- Directed by: Ng Say Yong
- Starring: Ivan Lo Kai Jun; Wang Shih-hsien;
- Production companies: mm2 Entertainment Clover Films Homerun Asia Singapore Film Commission
- Release date: 20 September 2012;
- Running time: 99 minutes
- Country: Singapore
- Languages: English Mandarin
- Budget: $1.2 million

= My Dog Dou Dou =

My Dog Dou Dou (我的狗蚪蚪), is a 2012 Singaporean drama comedy film directed by Ng Say Yong.

==Plot==
A boy, Xing, takes a stray dog home one day.
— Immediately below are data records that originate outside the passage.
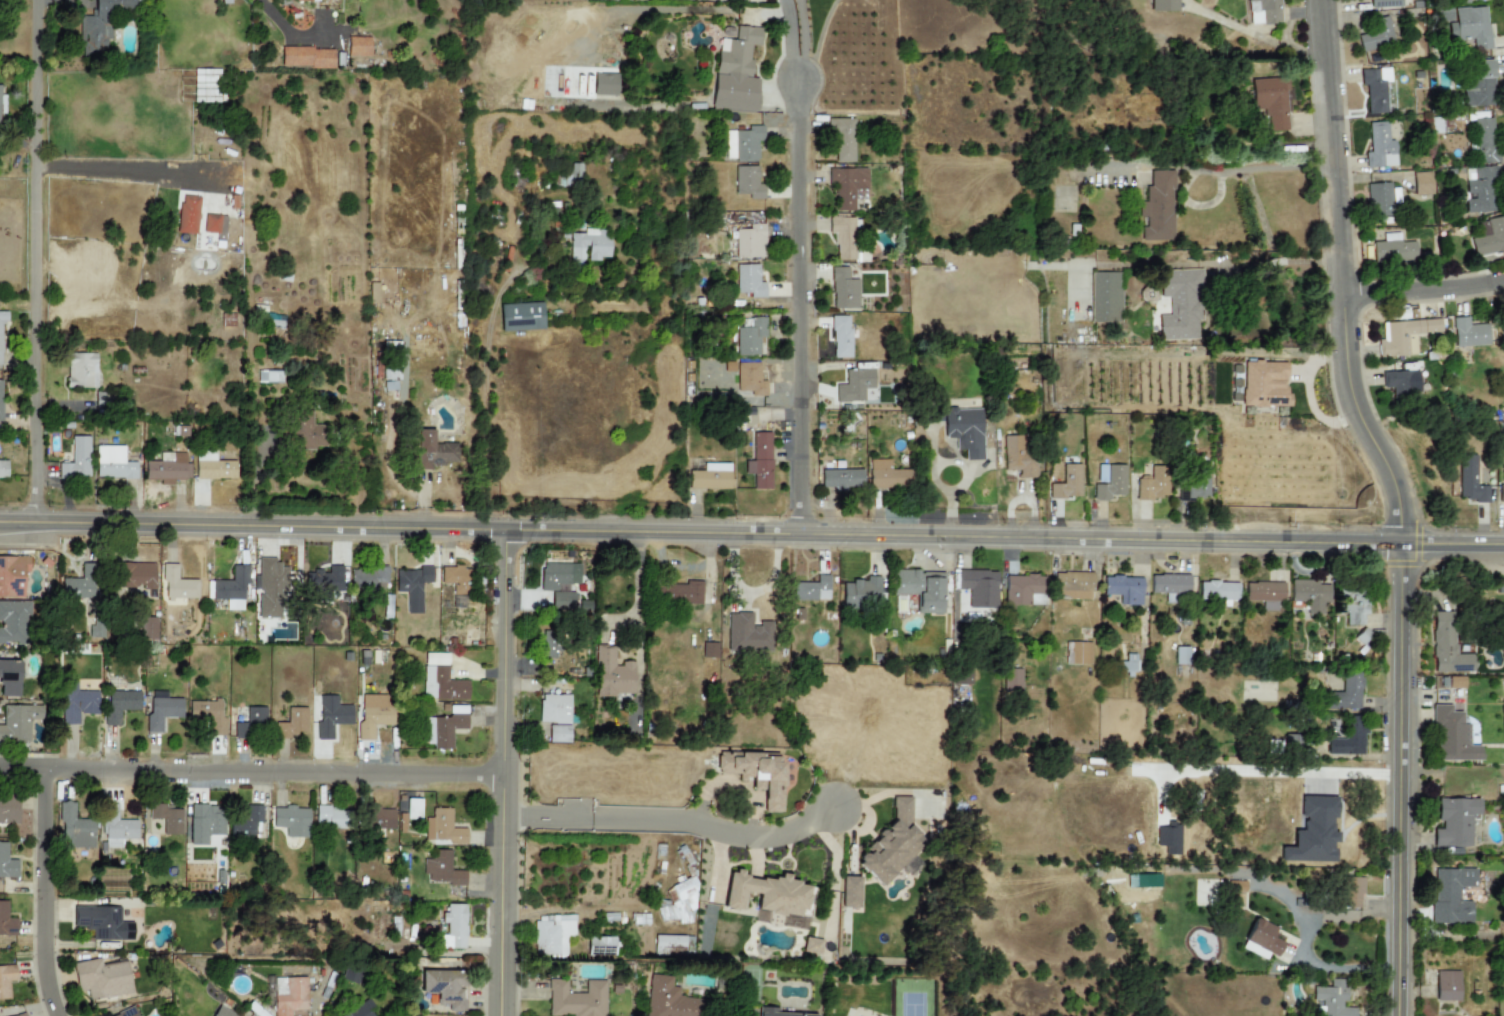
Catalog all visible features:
building: (1385, 4)
building: (1164, 6)
building: (1263, 12)
building: (100, 25)
building: (1472, 27)
building: (1376, 35)
road: (789, 37)
road: (803, 37)
building: (358, 46)
building: (307, 58)
building: (735, 72)
building: (1480, 83)
building: (604, 84)
building: (1374, 90)
building: (2, 104)
building: (1271, 104)
building: (842, 140)
building: (1485, 141)
building: (747, 142)
building: (729, 144)
building: (1379, 146)
road: (128, 168)
road: (1258, 168)
building: (574, 174)
building: (747, 183)
building: (1422, 183)
building: (846, 186)
building: (1480, 191)
building: (1380, 199)
building: (1156, 208)
building: (188, 215)
building: (214, 224)
building: (842, 237)
building: (1489, 237)
building: (750, 241)
building: (588, 245)
building: (1393, 250)
road: (34, 260)
road: (1268, 263)
building: (749, 281)
road: (1418, 284)
building: (843, 289)
building: (1106, 297)
road: (801, 303)
building: (1180, 303)
building: (521, 317)
building: (1468, 333)
building: (749, 335)
building: (840, 336)
building: (1403, 336)
building: (0, 344)
road: (1209, 360)
building: (81, 370)
building: (390, 372)
building: (750, 379)
building: (1264, 384)
building: (1398, 384)
building: (854, 385)
road: (483, 394)
building: (0, 398)
building: (964, 431)
building: (309, 432)
building: (434, 451)
building: (1018, 456)
building: (76, 459)
building: (760, 461)
building: (113, 463)
road: (252, 465)
building: (169, 467)
building: (212, 467)
building: (3, 469)
building: (886, 476)
building: (710, 477)
building: (841, 479)
building: (1109, 481)
building: (1067, 483)
building: (1471, 483)
building: (1153, 484)
building: (1192, 487)
building: (1502, 498)
road: (1394, 501)
road: (751, 532)
building: (136, 575)
building: (558, 575)
building: (12, 576)
building: (369, 576)
building: (330, 579)
building: (456, 579)
building: (177, 584)
building: (80, 585)
building: (1073, 585)
building: (1169, 585)
building: (412, 586)
building: (979, 587)
building: (271, 588)
building: (229, 589)
building: (811, 589)
building: (920, 589)
building: (1123, 589)
building: (1024, 590)
road: (751, 592)
building: (859, 592)
building: (1218, 592)
building: (682, 593)
building: (1265, 594)
building: (1310, 594)
building: (562, 601)
building: (1354, 610)
road: (637, 611)
building: (14, 622)
building: (148, 627)
building: (93, 631)
building: (747, 634)
building: (551, 645)
building: (1447, 646)
building: (1077, 653)
building: (1181, 655)
building: (1128, 664)
building: (612, 674)
building: (9, 678)
building: (441, 679)
building: (1011, 682)
building: (1347, 694)
building: (77, 706)
building: (118, 706)
building: (554, 709)
building: (161, 710)
building: (208, 715)
building: (332, 717)
building: (373, 719)
building: (18, 722)
building: (252, 723)
building: (292, 723)
building: (448, 727)
building: (559, 734)
building: (1453, 736)
building: (1350, 738)
road: (252, 770)
road: (505, 772)
building: (757, 775)
building: (8, 809)
building: (414, 809)
building: (335, 818)
building: (378, 818)
building: (168, 819)
road: (684, 819)
building: (292, 821)
building: (205, 823)
building: (246, 823)
building: (1454, 823)
building: (443, 828)
building: (74, 829)
building: (117, 829)
building: (1314, 832)
building: (894, 847)
building: (6, 863)
building: (443, 870)
building: (1238, 891)
building: (850, 892)
road: (45, 893)
building: (1353, 893)
building: (1451, 895)
building: (769, 898)
building: (679, 904)
building: (7, 922)
building: (103, 923)
building: (453, 928)
building: (553, 935)
building: (1262, 940)
road: (1302, 944)
building: (669, 945)
building: (811, 945)
building: (600, 947)
building: (102, 978)
building: (6, 980)
building: (1447, 985)
building: (445, 987)
building: (289, 995)
building: (1334, 998)
building: (576, 999)
building: (670, 1000)
building: (361, 1010)
building: (767, 1010)
building: (221, 1012)
building: (127, 1013)
building: (19, 1015)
His pet hating father Meng initially disapproves of this, until he realises that the dog can predict lottery numbers.

==Cast==
- Ivan Lo Kai Jun as Xing
- Wang Shih-hsien as Meng
- Henry Thia
- Liu Lingling
- Cathryn Lee
- Alvin Wong
- Tommy Kuan

==Release==
The film released in theatres on 20 September 2012.

==Reception==
Lin Mingwen of My Paper rated the film three stars out of five. Li Yiyun of Lianhe Zaobao rated the film three stars out of five for entertainment and two-and-a-half stars for art. Yip Wai Yee of The Straits Times rated the film two stars out of five, criticising the inconsistent tone and unnecessary plot points.